DWQA QuestionsCategory: KarmaAre the “hidden memory traces” that my colleague calls debris, actually particular cordings that occur from dealing with trauma, a kind of spreading of the consequences from reacting to events and the accompanying stress and suffering? Can you give us a tutorial to help in understanding what this phenomenon is, its origins, and its significance?
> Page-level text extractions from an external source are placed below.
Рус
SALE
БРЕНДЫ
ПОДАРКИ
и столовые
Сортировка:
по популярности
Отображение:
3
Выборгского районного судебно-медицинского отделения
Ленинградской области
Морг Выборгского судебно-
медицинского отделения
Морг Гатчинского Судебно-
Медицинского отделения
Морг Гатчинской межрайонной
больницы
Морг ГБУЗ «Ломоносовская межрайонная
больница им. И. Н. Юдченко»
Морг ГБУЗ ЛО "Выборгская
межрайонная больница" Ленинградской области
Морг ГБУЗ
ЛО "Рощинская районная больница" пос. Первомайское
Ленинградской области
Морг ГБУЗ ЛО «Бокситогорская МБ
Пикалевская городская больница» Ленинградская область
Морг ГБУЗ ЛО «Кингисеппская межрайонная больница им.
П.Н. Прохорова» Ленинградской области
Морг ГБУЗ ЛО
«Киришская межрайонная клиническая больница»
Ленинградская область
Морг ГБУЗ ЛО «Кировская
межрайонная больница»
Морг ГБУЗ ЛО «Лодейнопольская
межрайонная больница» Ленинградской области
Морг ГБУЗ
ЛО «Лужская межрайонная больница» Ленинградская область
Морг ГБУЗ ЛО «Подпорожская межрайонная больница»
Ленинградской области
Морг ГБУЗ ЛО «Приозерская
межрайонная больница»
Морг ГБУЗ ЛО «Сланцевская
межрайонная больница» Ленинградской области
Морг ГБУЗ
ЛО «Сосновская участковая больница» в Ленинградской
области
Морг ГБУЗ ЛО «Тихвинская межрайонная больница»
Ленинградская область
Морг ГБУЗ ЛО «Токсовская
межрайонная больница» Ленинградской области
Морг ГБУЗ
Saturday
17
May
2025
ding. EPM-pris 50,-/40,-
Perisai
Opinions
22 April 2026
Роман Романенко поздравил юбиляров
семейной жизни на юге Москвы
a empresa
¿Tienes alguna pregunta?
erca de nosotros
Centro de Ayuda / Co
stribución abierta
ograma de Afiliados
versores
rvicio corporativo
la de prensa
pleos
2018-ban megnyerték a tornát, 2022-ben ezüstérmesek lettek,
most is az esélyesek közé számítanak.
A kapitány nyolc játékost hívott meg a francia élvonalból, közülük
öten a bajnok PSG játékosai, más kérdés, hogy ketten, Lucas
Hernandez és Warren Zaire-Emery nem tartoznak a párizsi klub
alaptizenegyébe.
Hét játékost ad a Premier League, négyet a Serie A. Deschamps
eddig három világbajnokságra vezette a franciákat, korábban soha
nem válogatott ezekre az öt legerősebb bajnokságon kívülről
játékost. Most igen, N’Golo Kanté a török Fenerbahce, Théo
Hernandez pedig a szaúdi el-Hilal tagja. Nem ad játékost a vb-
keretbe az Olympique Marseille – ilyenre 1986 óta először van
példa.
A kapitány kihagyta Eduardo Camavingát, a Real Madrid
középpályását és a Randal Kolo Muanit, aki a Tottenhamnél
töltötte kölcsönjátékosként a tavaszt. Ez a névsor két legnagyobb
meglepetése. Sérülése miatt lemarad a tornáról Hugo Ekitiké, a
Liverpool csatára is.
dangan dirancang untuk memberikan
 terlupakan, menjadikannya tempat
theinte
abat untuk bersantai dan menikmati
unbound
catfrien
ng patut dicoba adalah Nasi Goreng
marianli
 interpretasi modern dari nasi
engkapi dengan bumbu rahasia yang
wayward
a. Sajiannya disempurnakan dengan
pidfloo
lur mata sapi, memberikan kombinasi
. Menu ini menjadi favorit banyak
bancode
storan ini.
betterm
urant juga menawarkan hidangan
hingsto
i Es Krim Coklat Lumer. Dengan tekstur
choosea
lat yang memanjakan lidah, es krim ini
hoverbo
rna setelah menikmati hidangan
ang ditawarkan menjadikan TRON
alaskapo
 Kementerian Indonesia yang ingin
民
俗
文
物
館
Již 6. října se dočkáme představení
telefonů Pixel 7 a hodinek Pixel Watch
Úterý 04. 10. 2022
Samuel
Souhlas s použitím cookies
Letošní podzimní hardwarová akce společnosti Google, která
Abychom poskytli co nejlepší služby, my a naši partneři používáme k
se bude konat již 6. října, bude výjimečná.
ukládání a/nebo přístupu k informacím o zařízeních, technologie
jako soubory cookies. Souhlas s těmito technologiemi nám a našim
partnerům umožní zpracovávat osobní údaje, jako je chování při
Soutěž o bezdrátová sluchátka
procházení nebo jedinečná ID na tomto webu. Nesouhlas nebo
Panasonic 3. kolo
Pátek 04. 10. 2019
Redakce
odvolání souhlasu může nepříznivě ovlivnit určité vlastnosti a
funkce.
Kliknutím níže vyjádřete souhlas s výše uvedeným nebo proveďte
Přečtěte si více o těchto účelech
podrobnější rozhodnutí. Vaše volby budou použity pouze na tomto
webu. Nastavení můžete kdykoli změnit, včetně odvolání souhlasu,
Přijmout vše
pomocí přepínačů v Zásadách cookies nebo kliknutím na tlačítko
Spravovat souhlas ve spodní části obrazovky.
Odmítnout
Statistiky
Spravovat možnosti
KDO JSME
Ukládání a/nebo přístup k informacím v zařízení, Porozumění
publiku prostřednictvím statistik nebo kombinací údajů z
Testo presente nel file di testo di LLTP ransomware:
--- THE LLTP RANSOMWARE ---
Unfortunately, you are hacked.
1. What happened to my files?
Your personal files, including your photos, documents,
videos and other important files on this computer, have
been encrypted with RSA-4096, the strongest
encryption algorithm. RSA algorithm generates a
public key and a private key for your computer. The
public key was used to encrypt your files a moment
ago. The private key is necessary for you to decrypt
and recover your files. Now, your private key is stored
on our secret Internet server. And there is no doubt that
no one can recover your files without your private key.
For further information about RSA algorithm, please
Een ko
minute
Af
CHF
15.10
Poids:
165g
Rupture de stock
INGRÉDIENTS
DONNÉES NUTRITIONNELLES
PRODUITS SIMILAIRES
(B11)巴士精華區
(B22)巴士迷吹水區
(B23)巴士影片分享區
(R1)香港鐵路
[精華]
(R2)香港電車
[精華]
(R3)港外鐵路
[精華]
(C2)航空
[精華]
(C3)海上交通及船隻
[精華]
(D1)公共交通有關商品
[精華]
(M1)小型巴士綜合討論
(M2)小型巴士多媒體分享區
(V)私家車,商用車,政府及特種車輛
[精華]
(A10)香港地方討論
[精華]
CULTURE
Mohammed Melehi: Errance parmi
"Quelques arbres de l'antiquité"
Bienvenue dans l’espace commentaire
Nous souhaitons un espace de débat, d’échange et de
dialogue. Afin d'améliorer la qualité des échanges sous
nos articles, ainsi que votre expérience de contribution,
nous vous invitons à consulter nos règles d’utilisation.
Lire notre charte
Nicola Staff asked 3 months ago
What she was seeing was the perception that there can be a family of cordings connected to a particular trauma, and given that many traumas are repeat offenses, this can give rise to quite a forest of such aggregates that may themselves have highly similar makeup, even though they are discrete entities and from discrete traumas. This is because the workings of the universe are quite precise as are the workings of the human on all levels. It is important to track things and to assign meaning and responsibility for all that happens and hold all to account for each difficulty or transgression, as the case might be, happening on their watch. This is seen to, as you understand, by the Law of Karma overseeing the energetic signatures of all of the wrongdoing of oneself, as well as others, that impinges and causes trouble for a person. When a trauma happens and the cordings are formed to represent the emotional consequences and the beliefs engendered, respectively, the review of those by the mind can give rise to new pain and anguish. And that is a self-inflicted trauma that will also be recorded in the akashic records, and their energetic signatures form new re-cordings that are a kind of echo of what took place. This can happen over and over and over again, depending on the workings of a person's mind and how much they agonize over things and are a worrier, or are simply in a bad situation with constant reminders that trigger the recall and review of previous trauma. So major trauma events will likely have multiple cordings, not only because they have a series of discrete insults and injuries and woundings, with a group of varied emotions about it all, as well as a set of negative beliefs that are engendered and a liability, and thus, a kind of trauma in their own right. But in addition, these will sprout many echoes potentially, as people lick their wounds and cannot help revisiting the memories of all that happened because the Law of Karma will keep reminding them, let alone their own propensity for perseveration through self-review, to worry and fret about what might happen next. So this is simply a widening of the original wounding, mechanistically, and adds to the healing burden needed to clear way the consequences.